The blockade of the world’s most efficient maritime trade route, the Suez Canal by a Taiwanese managed vessel, The Ever Given, will have no direct impact on trade flows to the West Coast of Africa, a Maritime Law Consultant, Dr Kofi Mbiah, has said.
The Ever Given, the world’s largest container vessel which measures 400 meters long and 59 meters wide, carrying some 20,000 Twenty Footer Equivalent Units (TEU) of cargo was on a voyage from Asia to Rotterdam in Europe last Tuesday and encountered a gush of winds, causing the master to lose control while in transit, running aground on the banks of the canal.
The blockade has seen hundreds of ships stuck at both ends of the channel, contemplating far more expensive alternative routes to deliver their cargo, which industry watchers say could attract additional fuel of more than $30,000 per day, depending on the vessel, or more than $800,000 total for the longer trip.
Similarly, vessels adopting an option to wait until the salvaging of the Ever Given if successful may likely incur demurrage charges (late fees for cargo) ranging from $15,000 to $30,000 per day.
Data from shipping expert, Lloyd’s List, has said that the Ever Given’s blockade is holding up an estimated $9.6bn goods each day.

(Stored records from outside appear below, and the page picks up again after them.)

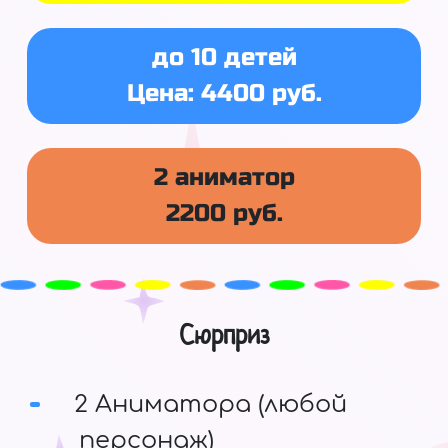
до 10 детей
Цена: 4400 руб.
2 аниматор
2200 руб.
Сюрприз
2 Аниматора (любой
персонаж)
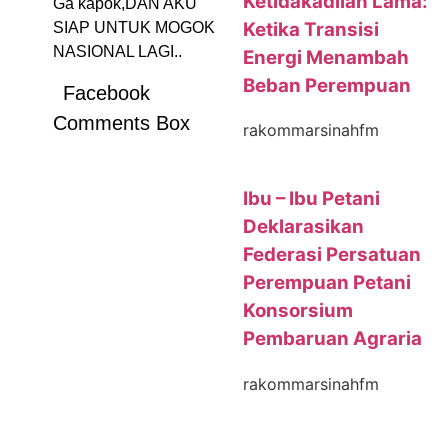
Ketidakadilan Lama:
Ga kapok,DAN AKU
Ketika Transisi
SIAP UNTUK MOGOK
NASIONAL LAGI..
Energi Menambah
Beban Perempuan
Facebook
Comments Box
rakommarsinahfm
Ibu – Ibu Petani
Deklarasikan
Federasi Persatuan
Perempuan Petani
Konsorsium
Pembaruan Agraria
rakommarsinahfm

Canals are man-made waterways which are constructed as innovative ways to significantly increase efficiency on the global logistics chain. Dredging works are being carried out around the vessel to free it to allow the Canal to be reopened for business.
While goods routed to the West Coast of Africa and Ghana mainly use the Cape of Good Hope Canal located in the Atlantic coast of the Cape Peninsula in South Africa, Dr Mbiah, who is also a former Chief Executive of the Ghana Shippers Authority, however, said the country (Ghana) remained vulnerable in a way since it had a significant trading relations with Europe.
“A chunk of manufactured goods such as spare parts Ghana imports are also imported into Europe from Asia using the Suez canal, and if the blockade continues, charter rate for vessels will increase and a shortage of empty containers as devanned (unstuffed) would not readily get back to Asia, in particular China, for re-stuffing,” Dr Mbiah said.
Ghana’s 2019 seaborne imports from Europe, he pointed out, amounted to 4,592,037 metric tons, representing 41 per cent of total imports.
That, he said, might likely have some indirect impact on timelines for imported products from Europe into Ghana.
Globalisation, he stressed, had made global trade flows to be so interconnected such that even though the Suez Canal might not be a significant trade route for Ghana’s import and export trade, the associated effects of this blockage, coupled with the slow recovery from the COVID-19, might impact Ghana’s wobbling economy if it continued for weeks.
That notwithstanding, the continuing blockade, he maintained, would undoubtedly lead to a massive disruption of supply chains and significantly affect trade flows.